---------- 文献节选

朱充灼,原是明太祖朱元璋十三子、代王朱桂的六世孙,他虽然没能承袭代王的爵位,但仍按制被封为奉国将军,在宗室爵位中居于亲王、郡王、镇国将军、辅国将军之后,按例每年可领禄米六百石。

洪武至嘉靖年间代王世系图。来源/据《明史·诸王表二》制

那么,朱充灼为何要作出威胁自家统治的举动?

导火索是一场明目张胆的抢劫案。嘉靖二十四年(1545),朱充灼等人公然劫夺知府行李,此事经新上任的大同巡抚詹荣上奏朝廷,以致朱充灼受到剥夺禄米的处罚。对于朱充灼而言,这样的处罚属实重了,加之同宗亲王朱充燿没有替他求情,于是他便怀恨在心,开始策划联蒙叛明。

罚了禄米就要反叛,是不是有点小题大做?这还得从明朝对皇室宗亲的政策说起。

明朝历来遵从朱元璋《皇明祖训》,奉行“亲亲之义”,对宗室犯罪一向宽大处理,只要不犯重罪,几乎不会被罚禄米。那么,抢了知府行李的朱充灼算重罪吗?为什么会被嘉靖帝处以重罚?况且朱充灼作为宗室中人,承爵位享食禄,又为何要行抢夺之举呢?

归根结底,一切都源自明代的宗藩制度。

明朝初期,朱元璋陆续分封二十五位藩王,同时为防北方蒙古势力反扑,还采取了“沿边开藩”的策略,分派宗室驻守北境,封于山西大同的代藩就是其中之一。但自永乐之后,因朱棣本身是藩王起兵登位,所以为了消除谋逆隐患,极力限制宗室权力。尤其到了宣德年间,经汉王朱高煦造反一事,诸藩更受忌惮,从而形成所谓的“藩禁”政策。

建文年间,燕王朱棣发动靖难之役。来源/电视剧《穿越时空的爱恋》截图

“藩禁”政策要求宗藩不得参政出仕,不得自设属吏,不得私蓄军队,不得擅事他业,无诏不入京,二王不相见,这便使得宗室逐渐沦为坐食宗禄的寄生群体。

明朝中后期,随着宗室人口膨胀,禄米数额急剧增加,以至于地方财力甚至无法正常供给宗室食禄,拖欠宗禄成为常态。尤其对于中下层宗室而言,禄米不能正常发放,全家生活便难以为继。在此情况下,宗室为索取禄米,不惜通过越奏和逼抢等形式来保全自身利益。
 

拖欠禄米引发的宗室犯罪


按照明制,“宗室非机密重情不得径奏”,一般事宜须得先告该藩亲王,不得私自赴京奏报,否则即为非法的“越奏”之举。随着宗室食禄不济的问题日益突出,越关上奏的情况在明中期屡禁不止。

--------------------
---------- 所示信息

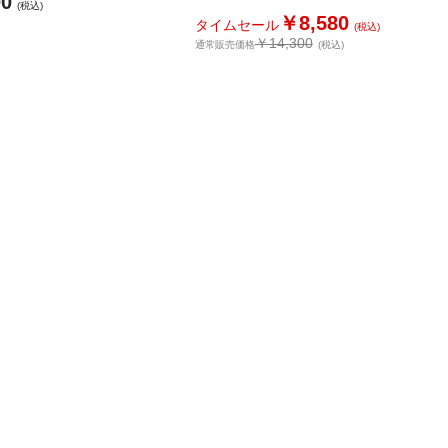
00
(税込)
￥8,580
タイムセール
(税込)
￥14,300
通常販売価格
(税込)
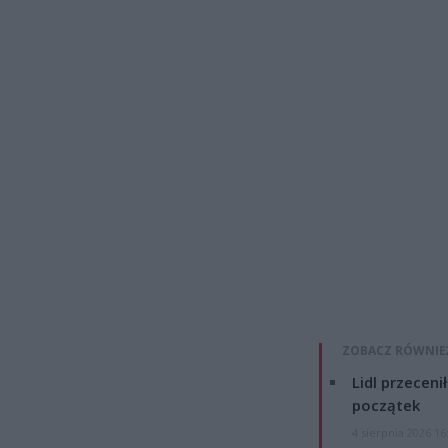
ZOBACZ RÓWNIE
Lidl przeceni
początek
4 sierpnia 2026 16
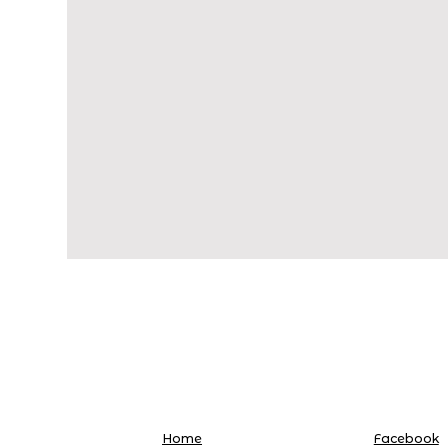
Home
Facebook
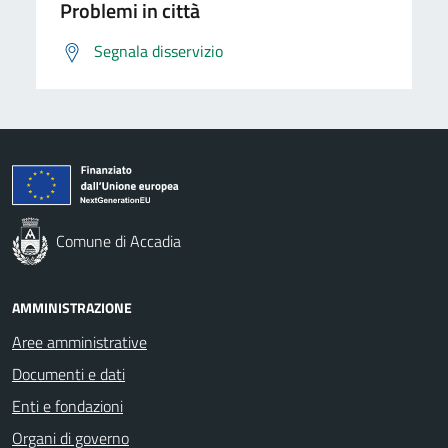
Problemi in città
Segnala disservizio
Comune di Accadia
AMMINISTRAZIONE
Aree amministrative
Documenti e dati
Enti e fondazioni
Organi di governo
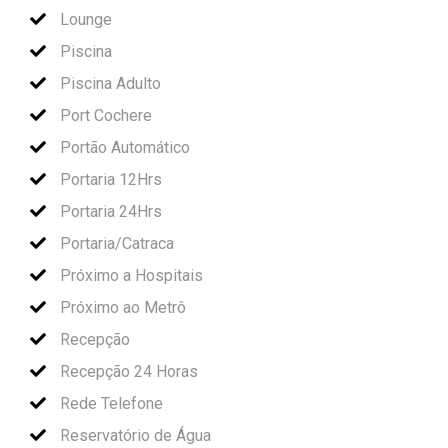
Lounge
Piscina
Piscina Adulto
Port Cochere
Portão Automático
Portaria 12Hrs
Portaria 24Hrs
Portaria/Catraca
Próximo a Hospitais
Próximo ao Metrô
Recepção
Recepção 24 Horas
Rede Telefone
Reservatório de Água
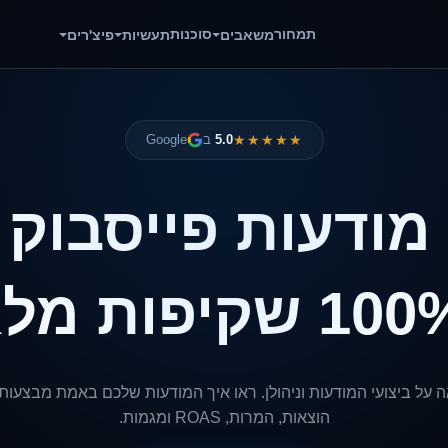
תמחור
סוכנות
משאבים
תעשיות
פיצ'רים
★★★★★
5.0
ב
Google
 מודעות פייסבוק ו
 על ביצועי המודעות וניהולן. ראו איך המודעות שלכם באמת מבצעות.
הוצאות, המרות, ROAS ומגמות.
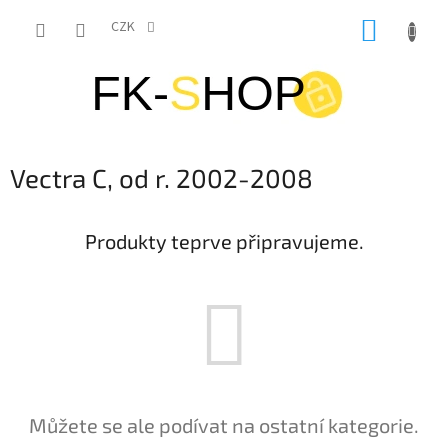
Přejít
NÁKUP
na
CZK
obsah
KOŠÍK
Vectra C, od r. 2002-2008
Produkty teprve připravujeme.
Můžete se ale podívat na ostatní kategorie.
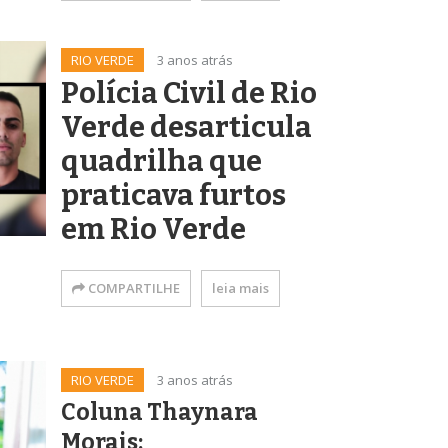
RIO VERDE
3 anos atrás
Polícia Civil de Rio
Verde desarticula
quadrilha que
praticava furtos
em Rio Verde
COMPARTILHE
leia mais
RIO VERDE
3 anos atrás
Coluna Thaynara
Morais:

--------------------

任务要求: 将文献节选中的一段重写出来，从含有“建文年间,燕王朱棣发动靖难之役。来源/电视剧《穿越时空的爱恋》截图”的地方开始，到“和逼抢等形式来保全自身利益。”之后结束，并把其中的“禄米”全部改成“俸禄”。

任务结果:
建文年间,燕王朱棣发动靖难之役。来源/电视剧《穿越时空的爱恋》截图

“藩禁”政策要求宗藩不得参政出仕,不得自设属吏,不得私蓄军队,不得擅事他业,无诏不入京,二王不相见,这便使得宗室逐渐沦为坐食宗禄的寄生群体。

明朝中后期,随着宗室人口膨胀,俸禄数额急剧增加,以至于地方财力甚至无法正常供给宗室食禄,拖欠宗禄成为常态。尤其对于中下层宗室而言,俸禄不能正常发放,全家生活便难以为继。在此情况下,宗室为索取俸禄,不惜通过越奏和逼抢等形式来保全自身利益。